Task statement: An exact transcription of all the data is required, with every image removed.

Stored data:
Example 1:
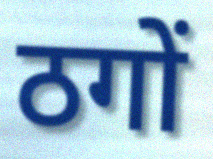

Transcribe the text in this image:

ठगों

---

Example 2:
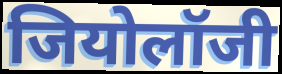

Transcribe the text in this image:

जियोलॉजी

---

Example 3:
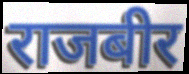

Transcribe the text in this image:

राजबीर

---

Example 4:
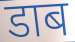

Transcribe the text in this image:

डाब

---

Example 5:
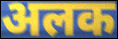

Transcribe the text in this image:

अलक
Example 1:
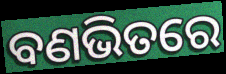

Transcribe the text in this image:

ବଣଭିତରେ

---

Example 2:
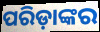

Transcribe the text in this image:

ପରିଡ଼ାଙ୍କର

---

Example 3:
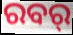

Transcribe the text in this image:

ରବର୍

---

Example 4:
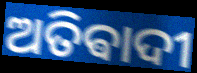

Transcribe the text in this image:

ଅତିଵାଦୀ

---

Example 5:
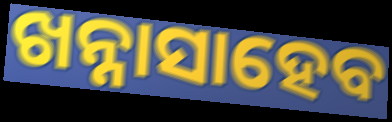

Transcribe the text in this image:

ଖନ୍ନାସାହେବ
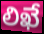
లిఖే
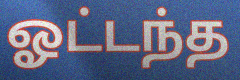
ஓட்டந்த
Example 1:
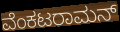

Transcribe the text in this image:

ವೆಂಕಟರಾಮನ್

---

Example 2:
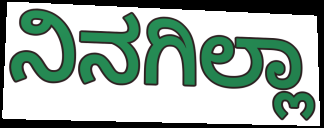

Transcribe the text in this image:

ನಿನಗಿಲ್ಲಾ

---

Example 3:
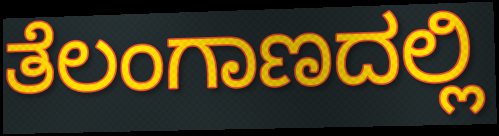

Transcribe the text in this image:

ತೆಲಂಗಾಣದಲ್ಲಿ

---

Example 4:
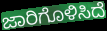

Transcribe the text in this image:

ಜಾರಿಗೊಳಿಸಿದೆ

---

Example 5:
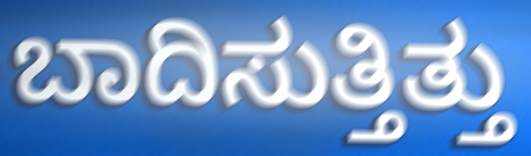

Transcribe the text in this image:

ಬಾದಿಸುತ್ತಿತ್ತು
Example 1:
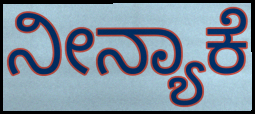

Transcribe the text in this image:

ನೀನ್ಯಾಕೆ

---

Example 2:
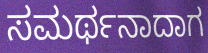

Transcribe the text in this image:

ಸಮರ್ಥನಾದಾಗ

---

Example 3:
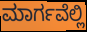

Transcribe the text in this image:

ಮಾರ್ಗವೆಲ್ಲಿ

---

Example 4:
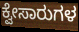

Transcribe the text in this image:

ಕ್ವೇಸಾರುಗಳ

Expected output:
Example 1:

Transcribe the text in this image:

ठगों

---

Example 2:

Transcribe the text in this image:

जियोलॉजी

---

Example 3:

Transcribe the text in this image:

राजबीर

---

Example 4:

Transcribe the text in this image:

डाब

---

Example 5:

Transcribe the text in this image:

अलक
Example 1:

Transcribe the text in this image:

ବଣଭିତରେ

---

Example 2:

Transcribe the text in this image:

ପରିଡ଼ାଙ୍କର

---

Example 3:

Transcribe the text in this image:

ରବର୍

---

Example 4:

Transcribe the text in this image:

ଅତିଵାଦୀ

---

Example 5:

Transcribe the text in this image:

ଖନ୍ନାସାହେବ
లిఖే
ஓட்டந்த
Example 1:

Transcribe the text in this image:

ವೆಂಕಟರಾಮನ್

---

Example 2:

Transcribe the text in this image:

ನಿನಗಿಲ್ಲಾ

---

Example 3:

Transcribe the text in this image:

ತೆಲಂಗಾಣದಲ್ಲಿ

---

Example 4:

Transcribe the text in this image:

ಜಾರಿಗೊಳಿಸಿದೆ

---

Example 5:

Transcribe the text in this image:

ಬಾದಿಸುತ್ತಿತ್ತು
Example 1:

Transcribe the text in this image:

ನೀನ್ಯಾಕೆ

---

Example 2:

Transcribe the text in this image:

ಸಮರ್ಥನಾದಾಗ

---

Example 3:

Transcribe the text in this image:

ಮಾರ್ಗವೆಲ್ಲಿ

---

Example 4:

Transcribe the text in this image:

ಕ್ವೇಸಾರುಗಳ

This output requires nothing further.